In a typical treatment operation a gas stream is passed upwards through a treatment column, such as a scrubbing tower, and a liquid stream passes downwards through the column countercurrent to the gas. One or both of the fluid feed streams may contain contaminants, which may be gaseous, liquid or solid. On contact between the fluid streams there occur mass and energy transfers at a rate affected by a number of factors including the respective stream temperatures and the extent of contact. The transfers can be improved by the presence of packing elements in the column and this is especially the case if the gas is passed upwards at a velocity sufficient to fluidise the packing elements. The so-formed fluidised bed of packing elements represents turbulent conditions which increase the contact between the fluids and therefore further increase the mass and energy transfer.

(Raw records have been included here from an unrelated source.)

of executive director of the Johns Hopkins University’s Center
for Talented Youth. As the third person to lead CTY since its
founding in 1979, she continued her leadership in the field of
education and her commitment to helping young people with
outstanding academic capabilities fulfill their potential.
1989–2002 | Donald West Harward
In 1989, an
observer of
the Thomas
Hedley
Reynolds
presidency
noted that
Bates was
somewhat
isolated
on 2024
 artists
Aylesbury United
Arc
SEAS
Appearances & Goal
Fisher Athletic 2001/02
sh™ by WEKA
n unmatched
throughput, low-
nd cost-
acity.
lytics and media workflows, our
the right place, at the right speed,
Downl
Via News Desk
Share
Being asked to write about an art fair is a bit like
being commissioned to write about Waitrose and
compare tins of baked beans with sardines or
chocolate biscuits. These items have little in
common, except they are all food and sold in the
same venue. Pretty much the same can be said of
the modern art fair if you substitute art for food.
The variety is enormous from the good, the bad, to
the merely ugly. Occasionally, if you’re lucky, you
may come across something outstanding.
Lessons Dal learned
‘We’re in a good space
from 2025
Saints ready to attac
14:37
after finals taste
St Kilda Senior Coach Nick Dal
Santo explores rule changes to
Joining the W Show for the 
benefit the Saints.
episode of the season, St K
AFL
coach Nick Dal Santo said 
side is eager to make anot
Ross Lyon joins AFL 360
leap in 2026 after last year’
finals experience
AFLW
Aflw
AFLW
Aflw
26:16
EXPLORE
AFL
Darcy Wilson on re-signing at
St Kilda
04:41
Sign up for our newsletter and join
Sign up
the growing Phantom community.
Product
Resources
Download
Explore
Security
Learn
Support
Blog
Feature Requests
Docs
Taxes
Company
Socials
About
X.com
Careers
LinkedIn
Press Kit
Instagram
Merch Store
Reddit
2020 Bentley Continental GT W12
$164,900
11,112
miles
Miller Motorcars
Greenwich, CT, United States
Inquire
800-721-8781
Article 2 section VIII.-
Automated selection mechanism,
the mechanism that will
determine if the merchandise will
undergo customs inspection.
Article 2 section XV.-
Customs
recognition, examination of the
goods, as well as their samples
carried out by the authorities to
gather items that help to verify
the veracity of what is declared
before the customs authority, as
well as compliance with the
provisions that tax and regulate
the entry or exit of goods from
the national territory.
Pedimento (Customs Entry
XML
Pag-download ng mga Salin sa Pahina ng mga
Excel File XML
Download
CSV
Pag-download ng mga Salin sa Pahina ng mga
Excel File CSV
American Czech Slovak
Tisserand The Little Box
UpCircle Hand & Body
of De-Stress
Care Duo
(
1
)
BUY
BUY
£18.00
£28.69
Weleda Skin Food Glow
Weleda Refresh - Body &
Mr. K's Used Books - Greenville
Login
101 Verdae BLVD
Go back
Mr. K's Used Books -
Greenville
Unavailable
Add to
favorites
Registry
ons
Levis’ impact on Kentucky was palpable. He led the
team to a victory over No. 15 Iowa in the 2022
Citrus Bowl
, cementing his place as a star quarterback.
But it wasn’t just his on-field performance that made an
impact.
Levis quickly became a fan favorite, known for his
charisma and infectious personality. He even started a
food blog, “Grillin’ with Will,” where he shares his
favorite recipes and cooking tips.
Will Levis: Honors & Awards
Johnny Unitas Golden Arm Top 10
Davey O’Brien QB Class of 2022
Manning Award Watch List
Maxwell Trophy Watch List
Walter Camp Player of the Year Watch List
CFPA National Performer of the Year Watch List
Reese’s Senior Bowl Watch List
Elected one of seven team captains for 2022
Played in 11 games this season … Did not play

Such fluidised bed operations include one or more of absorption, desorption, distillation, heat transfer for heating or cooling, scrubbing, stripping, and particulate or droplet transfer.
Improvements in transfer rates in fluidised beds are much sought after. The aim is to improve energy efficiency of the bed, and thus to increase the performance of a given column and bed or to maintain a given performance while reducing column size and/or bed volume.
Historically the packing elements were typically in the form of hollow spheres. It has been however been shown that non-spherical shapes may be more energy-efficient. Compared with spherical elements these alternative shapes provide an enhanced tumbling action which increases the turbulence imparted to the fluid streams and thus improves the contact between them. German patent specification No. 3613151-A shows improvements in scrubbing efficiencies by using ellipsoidal elements. PCT patent specification WO91/08048 describes elements with their centre of gravity offset from the centre of symmetry (COG/COS offset) to enhance their tumbling motion. U.S. Pat. No. 5,588,986 further teaches that using COG/COS offset, varying the size, shape and density of the element, and controlling the velocities of the gas and liquid streams permits control of the tumble velocity and thus of the transfer rate.
The tumble velocity can be determined by the pressure gradient (quantified as pressure drop ΔP over the settled or pre-fluidised bed height Ho) across elements in the fluidised bed, whereby the higher the pressure gradient across the elements, the higher the tumble velocity for a given element. There is however a limit to the tumble velocity that can be achieved by varying the density and COG/COS offset.
Increases to the pressure gradient by different means, for example by increasing element density alone, without an increase in tumble velocity can lead to a loss in energy efficiency characterised by high pressure drop (ΔP) per number of transfer units (NTU).